_Textabschnitt_
•••
Fast wäre Claptons lebenslanger Leitstern verschwunden, bevor er vollends aufgehen konnte. Claptons Klassenkamerad Anthony ›Top‹ Topham erinnert sich 2015 im Gespräch mit Tony Scott:

Samstagvormittags trafen sich alle Blues-Enthusiasten von der Art School in unserem Haus in der Clifton Road. Eines Morgens kam Eric völlig deprimiert bei uns an. Er hatte sich gerade sein erstes Robert-Johnson-Album gekauft und an der Haltestelle auf den Bus zu uns nach Kingston gewartet. Weil er noch ein paar Minuten Zeit hatte, lehnte er sich an das Bus-Stoppschild und stellte das Album neben sich auf den Boden. Als der Bus dann kam, sprang er gleich rein und merkte sofort, dass er die Platte vergessen hatte. An der nächsten Haltestelle stieg er gleich wieder aus und lief zurück, musste aber feststellen, dass das Album weg war. Er war fürchterlich aufgebracht, denn die Platte hatte ihn 30 Schilling gekostet, was damals viel Geld war.
•••
Entnehmen Sie dem Text über Claptons verlorene Robert-Johnson-Platte wortgetreu die Passage zwischen „Samstagvormittags trafen sich“ und „viel Geld war.“, beide Grenzen eingeschlossen.

_Datenauszüge_
•••
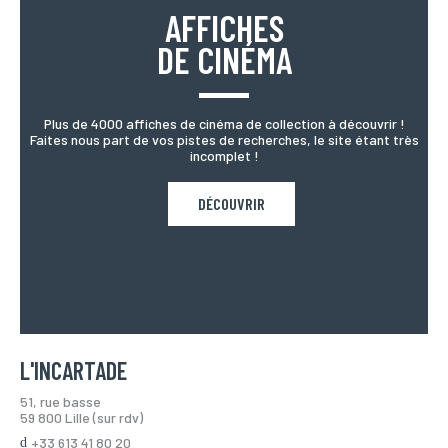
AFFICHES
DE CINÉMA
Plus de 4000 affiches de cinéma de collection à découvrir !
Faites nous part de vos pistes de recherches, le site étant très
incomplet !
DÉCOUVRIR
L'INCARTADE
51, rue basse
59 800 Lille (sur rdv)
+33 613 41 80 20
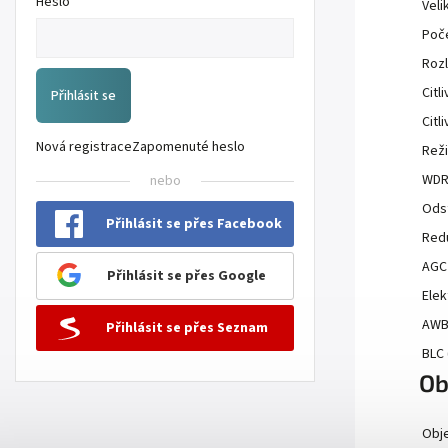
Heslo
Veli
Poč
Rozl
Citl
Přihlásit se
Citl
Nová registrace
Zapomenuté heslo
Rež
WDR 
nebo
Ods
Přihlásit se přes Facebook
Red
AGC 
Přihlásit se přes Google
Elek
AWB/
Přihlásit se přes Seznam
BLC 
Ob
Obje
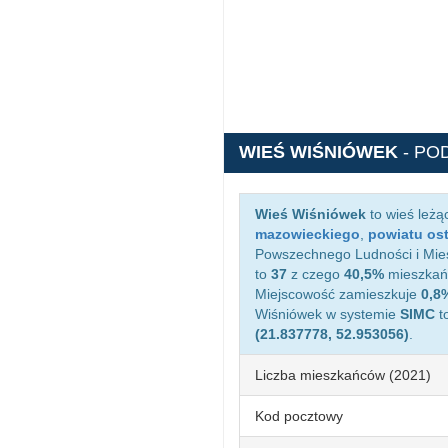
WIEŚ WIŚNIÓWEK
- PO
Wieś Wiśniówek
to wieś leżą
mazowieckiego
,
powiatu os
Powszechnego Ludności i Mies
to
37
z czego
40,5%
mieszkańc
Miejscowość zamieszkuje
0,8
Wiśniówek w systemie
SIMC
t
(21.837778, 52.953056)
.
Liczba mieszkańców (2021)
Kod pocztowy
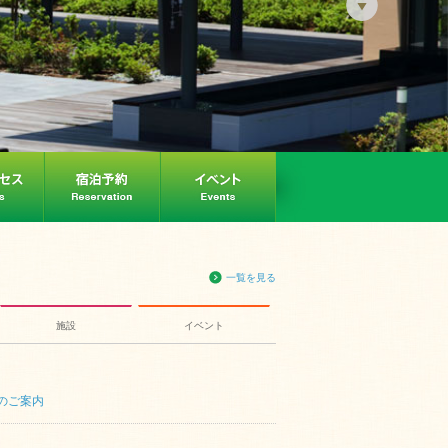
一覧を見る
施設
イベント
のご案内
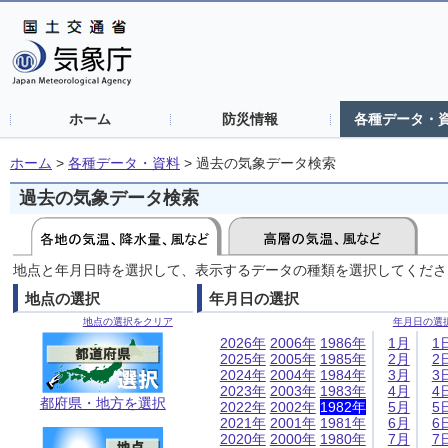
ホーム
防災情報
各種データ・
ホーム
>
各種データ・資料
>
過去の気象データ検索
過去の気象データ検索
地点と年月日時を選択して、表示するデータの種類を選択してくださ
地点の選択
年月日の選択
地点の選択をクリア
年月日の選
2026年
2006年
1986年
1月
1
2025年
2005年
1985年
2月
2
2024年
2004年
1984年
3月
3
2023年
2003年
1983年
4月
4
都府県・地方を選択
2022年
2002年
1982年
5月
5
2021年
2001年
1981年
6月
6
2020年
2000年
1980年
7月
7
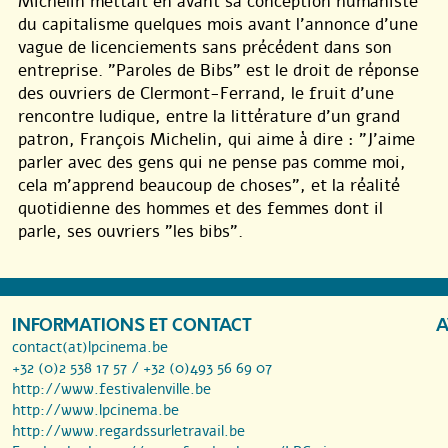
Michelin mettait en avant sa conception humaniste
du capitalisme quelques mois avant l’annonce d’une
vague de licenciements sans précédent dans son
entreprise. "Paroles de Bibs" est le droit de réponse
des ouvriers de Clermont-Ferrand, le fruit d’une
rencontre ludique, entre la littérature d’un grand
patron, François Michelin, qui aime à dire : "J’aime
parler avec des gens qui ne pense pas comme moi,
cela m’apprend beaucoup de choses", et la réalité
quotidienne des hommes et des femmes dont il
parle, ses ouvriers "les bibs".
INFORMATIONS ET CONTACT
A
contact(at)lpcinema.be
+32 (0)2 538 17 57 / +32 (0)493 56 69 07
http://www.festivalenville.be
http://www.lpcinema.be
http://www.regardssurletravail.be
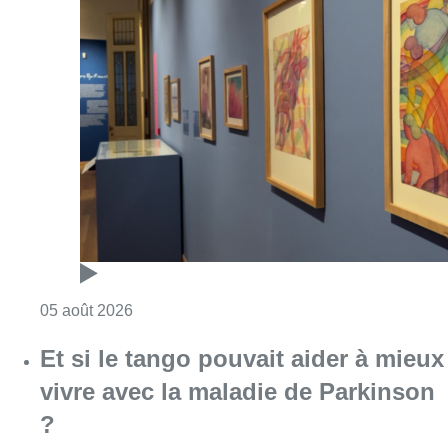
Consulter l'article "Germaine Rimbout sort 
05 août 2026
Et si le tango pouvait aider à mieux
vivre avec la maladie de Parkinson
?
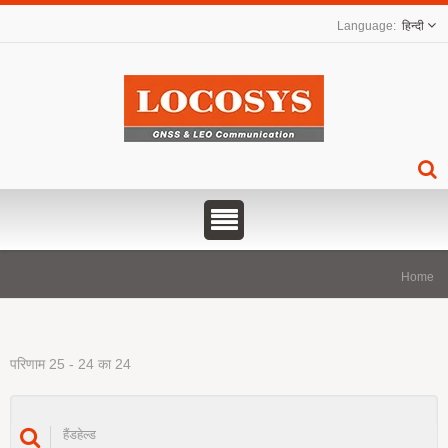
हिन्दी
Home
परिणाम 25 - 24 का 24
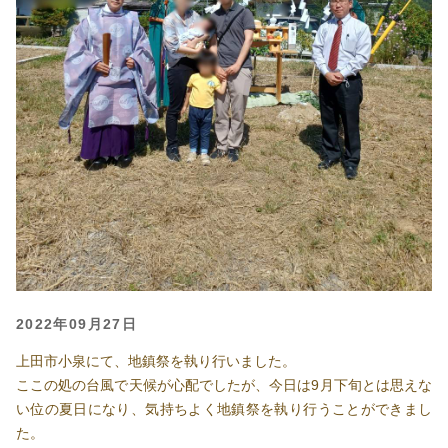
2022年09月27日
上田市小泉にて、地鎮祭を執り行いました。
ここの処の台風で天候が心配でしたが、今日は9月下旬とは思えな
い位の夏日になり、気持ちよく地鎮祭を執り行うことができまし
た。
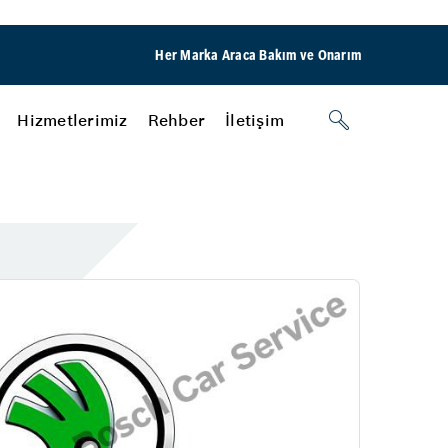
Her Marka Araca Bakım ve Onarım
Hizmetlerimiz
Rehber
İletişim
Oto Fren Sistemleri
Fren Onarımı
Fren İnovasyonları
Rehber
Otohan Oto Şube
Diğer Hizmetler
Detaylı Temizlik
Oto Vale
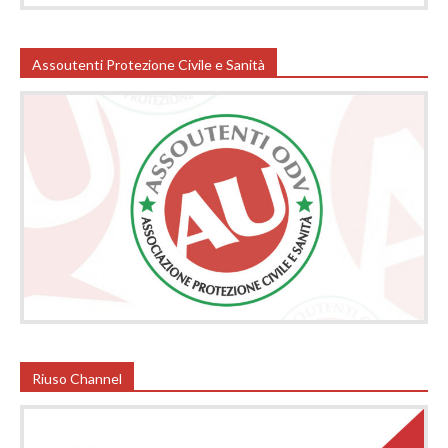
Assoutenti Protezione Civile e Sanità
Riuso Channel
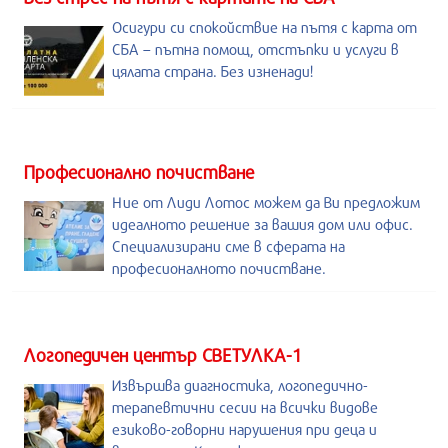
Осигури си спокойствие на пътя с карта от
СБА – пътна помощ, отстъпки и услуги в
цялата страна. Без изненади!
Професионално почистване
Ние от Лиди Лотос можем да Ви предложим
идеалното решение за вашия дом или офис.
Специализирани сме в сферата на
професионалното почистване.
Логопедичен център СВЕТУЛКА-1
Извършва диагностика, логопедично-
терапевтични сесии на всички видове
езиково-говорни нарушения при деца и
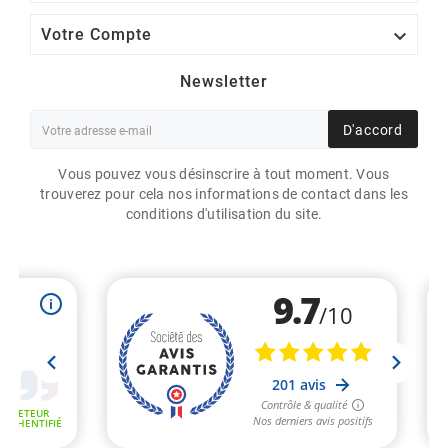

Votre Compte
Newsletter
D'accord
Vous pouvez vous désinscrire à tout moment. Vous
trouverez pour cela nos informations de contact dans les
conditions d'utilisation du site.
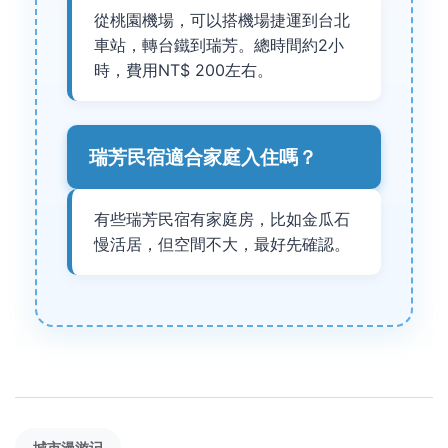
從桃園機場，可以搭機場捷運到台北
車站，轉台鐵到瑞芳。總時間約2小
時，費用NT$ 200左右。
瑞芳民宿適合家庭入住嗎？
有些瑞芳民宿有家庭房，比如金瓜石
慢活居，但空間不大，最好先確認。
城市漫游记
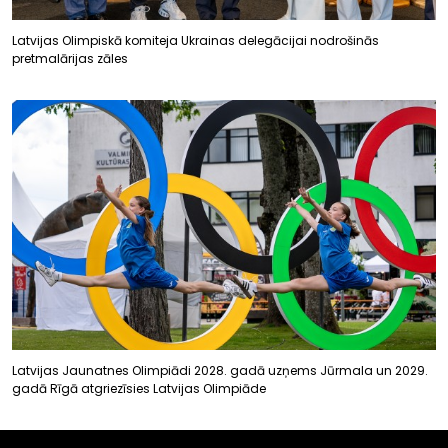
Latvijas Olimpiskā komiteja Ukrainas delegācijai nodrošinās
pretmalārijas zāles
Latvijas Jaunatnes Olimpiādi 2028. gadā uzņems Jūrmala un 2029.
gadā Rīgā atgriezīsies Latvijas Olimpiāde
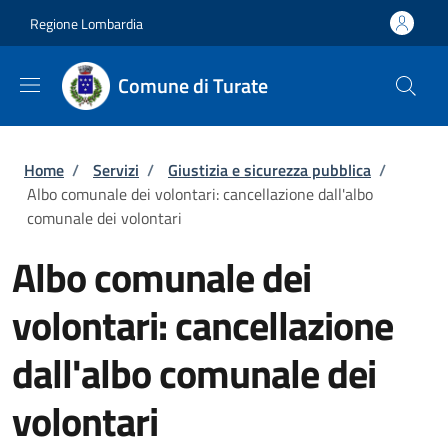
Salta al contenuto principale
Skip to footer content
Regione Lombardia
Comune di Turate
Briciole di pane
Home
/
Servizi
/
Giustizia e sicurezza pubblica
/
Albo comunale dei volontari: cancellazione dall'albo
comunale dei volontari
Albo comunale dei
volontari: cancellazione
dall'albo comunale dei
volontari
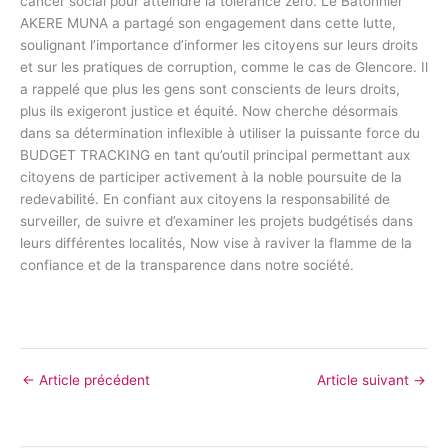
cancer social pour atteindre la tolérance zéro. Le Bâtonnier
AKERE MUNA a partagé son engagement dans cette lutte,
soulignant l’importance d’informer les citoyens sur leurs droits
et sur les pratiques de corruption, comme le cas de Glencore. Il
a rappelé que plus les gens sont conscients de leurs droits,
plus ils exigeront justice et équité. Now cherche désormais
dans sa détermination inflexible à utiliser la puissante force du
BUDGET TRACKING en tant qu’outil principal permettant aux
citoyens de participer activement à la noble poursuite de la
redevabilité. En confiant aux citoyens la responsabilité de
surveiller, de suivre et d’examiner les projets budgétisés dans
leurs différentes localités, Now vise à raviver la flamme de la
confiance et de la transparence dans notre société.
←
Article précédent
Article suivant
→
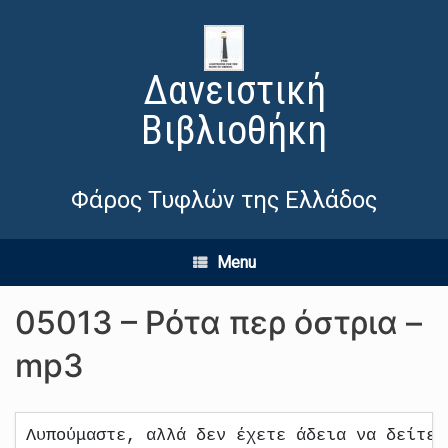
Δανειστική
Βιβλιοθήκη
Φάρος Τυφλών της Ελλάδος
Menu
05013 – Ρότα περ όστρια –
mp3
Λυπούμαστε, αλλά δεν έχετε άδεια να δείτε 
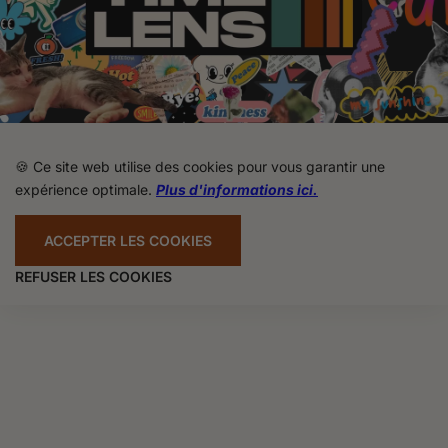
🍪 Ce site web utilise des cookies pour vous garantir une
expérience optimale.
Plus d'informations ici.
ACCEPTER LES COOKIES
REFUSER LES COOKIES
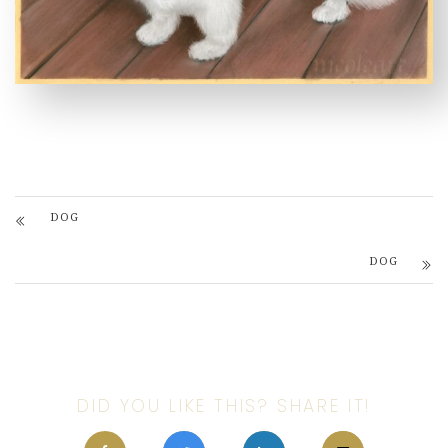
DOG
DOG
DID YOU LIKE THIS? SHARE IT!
•••
_Ausgabe_
Samstagvormittags trafen sich alle Blues-Enthusiasten von der Art School in unserem Haus in der Clifton Road. Eines Morgens kam Eric völlig deprimiert bei uns an. Er hatte sich gerade sein erstes Robert-Johnson-Album gekauft und an der Haltestelle auf den Bus zu uns nach Kingston gewartet. Weil er noch ein paar Minuten Zeit hatte, lehnte er sich an das Bus-Stoppschild und stellte das Album neben sich auf den Boden. Als der Bus dann kam, sprang er gleich rein und merkte sofort, dass er die Platte vergessen hatte. An der nächsten Haltestelle stieg er gleich wieder aus und lief zurück, musste aber feststellen, dass das Album weg war. Er war fürchterlich aufgebracht, denn die Platte hatte ihn 30 Schilling gekostet, was damals viel Geld war.